Labor Shortage, Omicron Impact First Quarter GDP Growth
Connecticut’s economy contracted 1.4% in the first quarter of 2022 as companies struggled to meet product demand amid the labor shortage and Omicron disruptions.
The U.S. Bureau of Economic Analysis’ June 30 quarterly report shows GDP declined in 46 states, with the national economy shrinking 1.6%.
Connecticut’s economic performance stood in contrast with most of the New England states, with regional GDP contracting just 0.2%.
New Hampshire’s GDP expanded 1.2% in the first quarter, the best performance in both the region and the country.
Vermont’s economy grew 0.7%, followed by Massachusetts (0.2%), Rhode Island (-0.6%), Maine (-1.2), and Connecticut.
Vermont’s first quarter GDP growth was second in the U.S. after New Hampshire, Massachusetts was third, and Rhode Island eighth, while Maine ranked 16th and Connecticut 22nd.
CBIA president and CEO Chris DiPentima called the first quarter numbers “frustrating,” noting that despite record demand for products and services, Connecticut companies remain challenged by the labor shortage crisis.
“Just imagine how our economy would be performing if we filled even half of the state’s 110,000 job openings,” DiPentima said.
“There’s no greater threat to our economic recovery than the labor shortage—Connecticut’s labor force declines since February 2020 represent 46% of the regional losses and 26% of the national decline.
“There is no doubt that the demand is there. Filling those jobs and meeting that demand means fixing issues like the state’s high cost of living and continuing to invest in workforce development programs.”
Connecticut’s GDP grew 4.2% in 2021, 36th fastest in the country after a strong fourth quarter performance.
Based on the first quarter of 2022, Connecticut’s annualized GDP was $312.2 billion, 24% of New England’s $1.28 trillion economy, and the second largest in the region behind Massachusetts ($663.79 billion).
Thirteen of the 21 Connecticut industry sectors BEA tracks expanded in the first quarter, led by accommodation and food services, which grew 0.39%.
Information grew 0.32%, followed by government (0.26%), real estate (0.21%), utilities (0.21%), educational services (0.16%), construction (0.1%), management (0.09%), durable goods manufacturing (0.08%), administrative services (0.06%), other services (0.04%), arts, entertainment, and recreation (0.03%), and healthcare (0.01%).
Connecticut’s nondurable goods manufacturing shrank 1.17% to lead all declining sectors after expanding 0.46% in the fourth quarter of 2021.
The key finance and insurance sector declined 1.12% after expanding 0.71% the previous quarter.
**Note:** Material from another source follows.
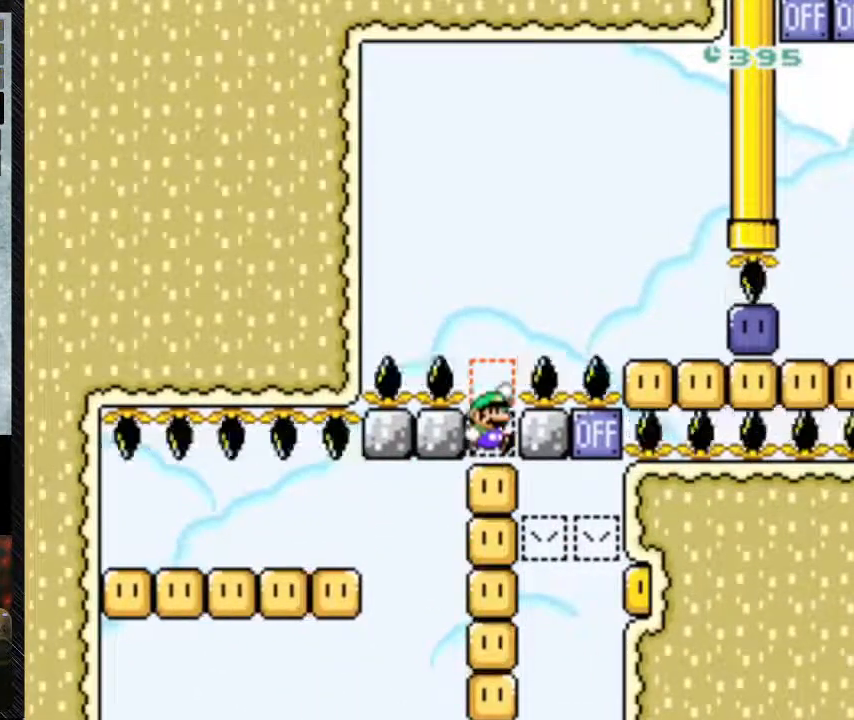
{"buttons": ["B", "Y", "DPAD_RIGHT"], "events": [[133, "DPAD_RIGHT", "down"], [367, "B", "down"]]}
Retail trade fell 0.6%, followed by wholesale trade (-0.19%), transportation and warehousing (-0.16%), agriculture (-0.05%), mining (-0.3%), and professional services (-0.02%).
BEA officials said an increase in COVID-19 cases related to the Omicron variant “resulted in continued restrictions and disruptions in the operations of establishments in some parts of the country.”
Michigan (0.1%) and Wisconsin (-0.2%) filled out the top five performing states in the first quarter.
Wyoming’s economy shrank 9.7%, the worst of all 50 states, followed by Alaska (-8.2%), North Dakota (-6.3%), West Virginia (-6.1%), and New Mexico (-4.7%).